Q. Can I get both your guy's comments on Graeme McDowell, the putts he's made this year, the putts at the U.S. Open, the Ryder Cup, then in the Chevron. What are you seeing in his game, and how impressive is that?
IAN POULTER: I mean, personally I know Graeme very well. He's a gutsy player. I played with him in Ryder Cup a few years ago, and he holed a number of key putts in that round. He's a tough cookie. He will grind out a score. He's certainly done that in the U.S. Open. He played great and holed the right putts at the right time.
He's done exactly the same to win last week. I mean, he holed two key putts. He's playing solid. But, you know, that flat stick of his right now is working. So I'm sure he's keeping that wrapped up cotton wool.
DUSTIN JOHNSON: I've played with Graeme a lot, and I've gotten to know him pretty well. He's a great player. You know, kind of like what Ian said. He finds a way to get it done, even when it's not going so well.
He's definitely rolling the putter very well.
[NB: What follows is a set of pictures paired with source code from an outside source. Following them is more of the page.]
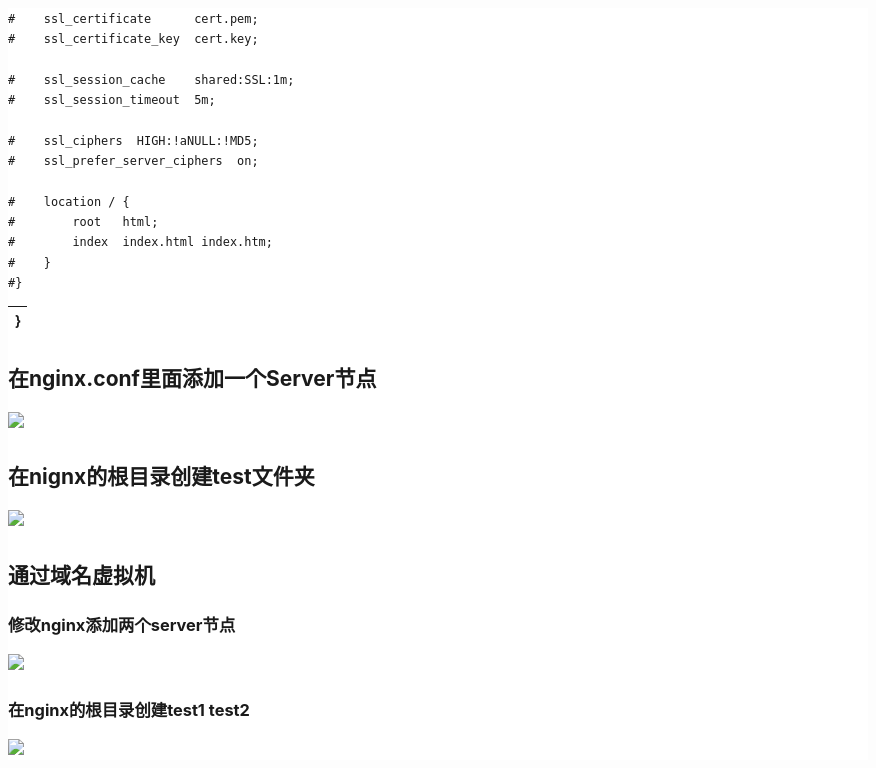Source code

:     #    ssl_certificate      cert.pem;
    #    ssl_certificate_key  cert.key;

    #    ssl_session_cache    shared:SSL:1m;
    #    ssl_session_timeout  5m;

    #    ssl_ciphers  HIGH:!aNULL:!MD5;
    #    ssl_prefer_server_ciphers  on;

    #    location / {
    #        root   html;
    #        index  index.html index.htm;
    #    }
    #}

} |
| --- |



## 在nginx.conf里面添加一个Server节点

![](./images/1689155545949-20ce7183-e853-4c03-bcbe-6c178d89bb0e.png)



## 在nignx的根目录创建test文件夹
![](./images/1689155546245-92c046ac-6c34-4a97-9923-1c22d8291bd0.png)


## 通过域名虚拟机
### 修改nginx添加两个server节点
![](./images/1689155546542-e568bcac-2f7b-40a9-8a1c-d90f6c4c07b1.png)


### 在nginx的根目录创建test1 test2
![](./images/1689155546809-c8c3e0b9-c3ca-4f7b-860e-fd3f42d40057.png)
I've rubbed his putter a few times trying to get some of his mojo.

Q. Who do you guys think is your biggest competition this week?
IAN POULTER: There are so many good pairings, to be honest with you. There's a lot of good pairings. I'm not just going to pick someone to beat. We have to beat 11 teams.
DUSTIN JOHNSON: All the pairings are very strong. I was talking to Greg last night, and he said it's the strongest field he's ever had, which is true. It's a great field this weeks with a lot of good pairings. It's going to be a tough one to win.

Q. Just a follow up on Graeme's putting, because you've seen him over time. Has he always been a good putter, or has something changed or clicked for him?
IAN POULTER: I think he's always been a good putter. He's won enough tournaments throughout the years. I just think that he's putting it all together at the right time. Not only is he hitting fairways and more greens in regulation, he's giving himself more chances to hole a few more putts, and he's taken those chances.
When you do that, you're going to find yourself in contention more often. So then a good year turns into an exceptional year if you can wrap up the whole game. He's certainly done that this year.
I mean, I think he's had four wins, and he was in that battle to pull off the Ryder Cup at the right time. So he's certainly had a special year.

Q. Kind of to follow up on the Graeme question, understanding that putting and every other part of the game goes hot and cold, where would you put Graeme's putting right now in comparison to other top players in the world?
IAN POULTER: If we're going to talk recent, I mean, he won last week, so he's putting the best out of anybody in the world right now.
But, I mean, yeah. I mean, you just have to compare it to the other guys that have won tournaments. He's putting probably better than anybody else in this the world right now. Who else has won more than four tournaments this year? I don't think anybody has.
You would have to say that his putting right now is clutch. He's holing a lot of good putts, but yet he's holing the putts at the right time. That's what have to do.